Çıkarılan Metin:
· · · · · · ·
BAL:
1.
Balın Tanımı: Bal, Türk Gıda Kodeksi 2000/39
sayılı Bal Tebliğinde "Bal; bal arılarının çiçek nektarlarını, bitkilerin
veya bitkiler üzerinde yaşayan bazı canlıların salgılarını topladıktan
sonra, kendine özgü maddelerle karıştırarak değişikliğe uğratıp, bal
peteklerine depoladıkları tatlı madde" olarak tanımlanmıştır. Tanımından
da anlaşılacağı üzere bal saf ve doğal olmalı, hiçbir katkı maddesi veya
kalıntı içermemelidir.

2. Balın Sınıflandırılması: Balın sınıflandırılması
üretim ve pazarlama şekline ya da kaynağına göre yapılmaktadır. Üretim ve
pazarlama şekline göre bal; süzme ve petekli, elde edildiği kaynağa göre
ise çiçek ve salgı balı olarak sınıflandırılabilir.
Çiçek balı;
genellikle bitkilerin çiçeklerinde bazen de kiraz, bakla, pamuk, ve
şeftali gibi bitkilerin yaprak sapı ve gövdelerinde bulunan nektar
bezlerince salgılanan nektarın arılar tarafından toplanması ile
oluşturulan baldır.

Salgı balı; çam, meşe,
kayın ve ladin gibi orman ağaçları üzerinde yaşayan böceklerin salgıladığı
tatlı salgıların arılar tarafından toplanması ile oluşturulan baldır.
Ülkemiz için en önemli salgı balı çam balıdır.
· · · · · · ·
Bir veri kümesinden alıntılar:
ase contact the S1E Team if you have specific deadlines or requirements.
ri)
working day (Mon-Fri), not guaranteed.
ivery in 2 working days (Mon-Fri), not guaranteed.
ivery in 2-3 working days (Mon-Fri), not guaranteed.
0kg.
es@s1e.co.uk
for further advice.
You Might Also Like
· · · · · · ·
Alıştırmalar:
1. Bal hakkındaki metne göre aşağıdaki soruları yanıtlayın:
(a) Balın tanımı hangi düzenlemede yapılmıştır?
(b) Bal, elde edildiği kaynağa göre hangi gruplara ayrılır?
(c) Ülkemiz için en önemli salgı balı hangisidir?
2. Aşağıdaki ifadelerin bal hakkındaki metinle uyuşup uyuşmadığını belirtin:
(a) Bal, üretim ve pazarlama şekline göre süzme ve petekli olarak sınıflandırılabilir.
(b) Bal, katkı maddesi içerebilir.
(c) Çiçek balı bazen kiraz ve pamuk gibi bitkilerin yaprak sapı ve gövdelerindeki nektar bezlerinden gelen nektarla oluşur.
3. Bal hakkındaki metni kaldığı yerden sürdürün.

Görev Yanıtları:
1.
(a) Türk Gıda Kodeksi 2000/39 sayılı Bal Tebliği.
(b) Çiçek balı ve salgı balı.
(c) Çam balı.

2.
(a) Evet: "Üretim ve pazarlama şekline göre bal; süzme ve petekli"
(b) Hayır: "hiçbir katkı maddesi veya kalıntı içermemelidir"
(c) Evet: "bazen de kiraz, bakla, pamuk, ve şeftali gibi bitkilerin yaprak sapı ve gövdelerinde bulunan nektar bezlerince salgılanan nektarın"

3.
3. Balın
Bileşimi: Balın bileşimi, üretimin yapıldığı yöredeki bitki
türlerine ve üretimin yapıldığı zamana göre değişmektedir. Ancak genel
ortalama olarak balın %80'i değişik şekerlerden %17'si sudan meydana
gelir. Geri kalan %3'lük kısım başta enzimler olmak üzere, balı bal yapan
ve balı değerli kılan maddelerden oluşur.
4. Balın Bileşimini
Oluşturan Maddeler:
Su Baldaki su miktarı balın olgunlaşma
durumuna bağlı olarak farklılık gösterir. Normal olarak olgunlaşmış ballar
%17 dolayında su içerirler. Baldaki su oranının yüksek olması balın daha
kolay bozulmasına neden olur. Bu nedenle süzme bal, tamamen veya en
azından yarısı sırlanmış peteklerden elde edilmelidir.
Karbonhidratlar
Bal, kaynağına ve bal özünü bala çeviren arıların salgı bezlerinin
salgıladıkları enzimlerin aktivitelerine bağlı olarak yaklaşık 15 çeşit
şeker içerir. Ancak, şekerler içersinde büyük çoğunluğu früktoz (levüloz)
ve glikoz (dekstroz) oluşturur. Balda toplam şeker oranı % 80
dolayındadır.
Mineral Maddeler
Balda; demir, bakır, potasyum, kalsiyum, magnezyum, fosfor,
silisyum, alüminyum, krom, nikel ve kobalt gibi değerli mineral maddeler
vardır. Salgı balları mineral maddelerce daha zengindir. Bu özelliğinden
dolayı tedavi amaçlı da kullanılırlar ve kristalize olmadıkları için bazı
tüketiciler tarafından tercih edilirler.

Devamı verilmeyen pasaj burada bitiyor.